Using the simplest gym environment for brevity: https://gym.openai.com/envs/FrozenLake-v0/
"""
def init_q(s, a, type="ones"):
"""
@param s the number of states
@param a the number of actions
@param type random, ones or zeros for the initialization
"""
if type == "ones":
return np.ones((s, a))
elif type == "random":
return np.random.random((s, a))
elif type == "zeros":
return np.zeros((s, a))
def epsilon_greedy(Q, epsilon, n_actions, s, train=False):
"""
@param Q Q values state x action -> value
@param epsilon for exploration
@param s number of states
@param train if true then no random actions selected
"""
if train or np.random.rand() < epsilon:
action = np.argmax(Q[s, :])
else:
action = np.random.randint(0, n_actions)
return action
def sarsa(alpha, gamma, epsilon, episodes, max_steps, n_tests, render = True, test=False):
"""
@param alpha learning rate
@param gamma decay factor
@param epsilon for exploration
@param max_steps for max step in each episode
@param n_tests number of test episodes
"""
env = gym.make('Taxi-v3')
n_states, n_actions = env.observation_space.n, env.action_space.n
Q = init_q(n_states, n_actions, type="ones")
print('Q shape:' , Q.shape)
timestep_reward = []
for episode in range(episodes):
print(f"Episode: {episode}")
total_reward = 0
s = env.reset()
print('s:' , s)
a = epsilon_greedy(Q, epsilon, n_actions, s)
t = 0
done = False
while t < max_steps:
if render:
env.render()
t += 1
s_, reward, done, info = env.step(a)
total_reward += reward
a_ = epsilon_greedy(Q, epsilon, n_actions, s_)
if done:
Q[s, a] += alpha * ( reward - Q[s, a] )
else:
Q[s, a] += alpha * ( reward + (gamma * Q[s_, a_] ) - Q[s, a] )
s, a = s_, a_
if done:
if render:
print(f"This episode took {t} timesteps and reward {total_reward}")
timestep_reward.append(total_reward)
break
# print('Updated Q values:' , Q)
if render:
print(f"Here are the Q values:\n{Q}\nTesting now:")
if test:
test_agent(Q, env, n_tests, n_actions)
return timestep_reward
def test_agent(Q, env, n_tests, n_actions, delay=0.1):
for test in range(n_tests):
print(f"Test #{test}")
s = env.reset()
done = False
epsilon = 0
total_reward = 0
while True:
time.sleep(delay)
env.render()
a = epsilon_greedy(Q, epsilon, n_actions, s, train=True)

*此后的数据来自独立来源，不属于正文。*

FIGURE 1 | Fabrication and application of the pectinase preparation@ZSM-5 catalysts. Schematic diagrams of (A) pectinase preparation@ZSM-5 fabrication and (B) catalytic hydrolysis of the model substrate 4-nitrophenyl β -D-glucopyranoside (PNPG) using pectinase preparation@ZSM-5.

print(f"Chose action {a} for state {s}")
s, reward, done, info = env.step(a)
total_reward += reward
if done:
print(f"Episode reward: {total_reward}")
time.sleep(1)
break
if __name__ =="__main__":
alpha = 0.4
gamma = 0.999
epsilon = 0.9
episodes = 200
max_steps = 20
n_tests = 20
timestep_reward = sarsa(alpha, gamma, epsilon, episodes, max_steps, n_tests)
print(timestep_reward)
来自 :
生成的样本 Q table 是:
[[ 1. 1. 1. 1. 1. 1. ]
[ 0.5996 0.5996 0.5996 0.35936 0.5996 1. ]
[ 0.19936016 0.35936 0.10336026 0.35936 0.35936 -5.56063984]
...
[ 0.35936 0.5996 0.35936 0.5996 1. 1. ]
[ 1. 0.5996 1. 1. 1. 1. ]
[ 0.35936 0.5996 1. 1. 1. 1. ]]
表示动作的列和表示相应状态的行。
状态可以用向量表示吗? Q table 个单元不包含在大小 > 1 的向量中,那么应该如何表示这些状态?例如,如果我处于状态 [2],这可以表示为 n 维向量吗?

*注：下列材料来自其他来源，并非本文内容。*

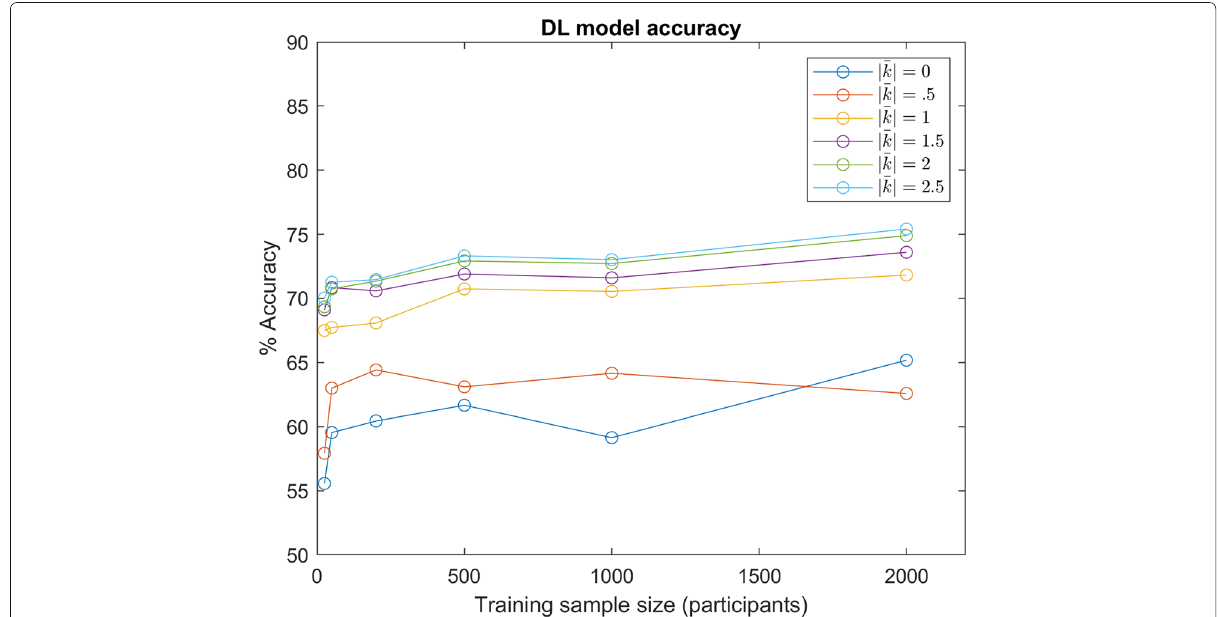
Fig. 9 DL Accuracy: DL model predictive accuracy with different sample sizes and underlying distributions of w . Various distributions for w are denoted by the approximate average of absolute shape factors k (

换句话说,如果 Q[1,3] = 4,Q 状态 1 和动作 3 可以表示为 vector[1,3,2,12,3] 吗?如果是这样,那么 state_number->state_attributes 映射是否存储在单独的查找 table 中?
是的,状态可以用你想要的任何东西来表示,包括任意长度的向量。但是请注意,如果您使用的是表格版本的 Q-learning(或本例中的 SARSA),则必须有一组离散的状态。因此,您需要一种方法将您的状态表示(例如,潜在连续值的向量)映射到一组离散状态。
扩展您给出的示例,假设您有三个由向量表示的状态:
s0 = [1, 3, 2, 12, 3]
s1 = [3, 1, 2, 2, 23]
s2 = [2, 12, 3, 2, 1]
最后,你只有 3 个状态,无论它们是如何表示的。您可以将向量映射到状态 s0、s1 和 s2,并使用简单的 Q-table。或者您可以使用其他使用向量表示(即 [1, 3, 2, 12, 3])作为索引的数据结构。
另一方面,如果您的状态 space 是连续的并且您不想将其离散化,那么您可以使用函数逼近器(例如,神经网络)来存储 Q 值而不是table。但这是另一个话题(更多信息在 Sutton & Barto RL book 的第 8 章)。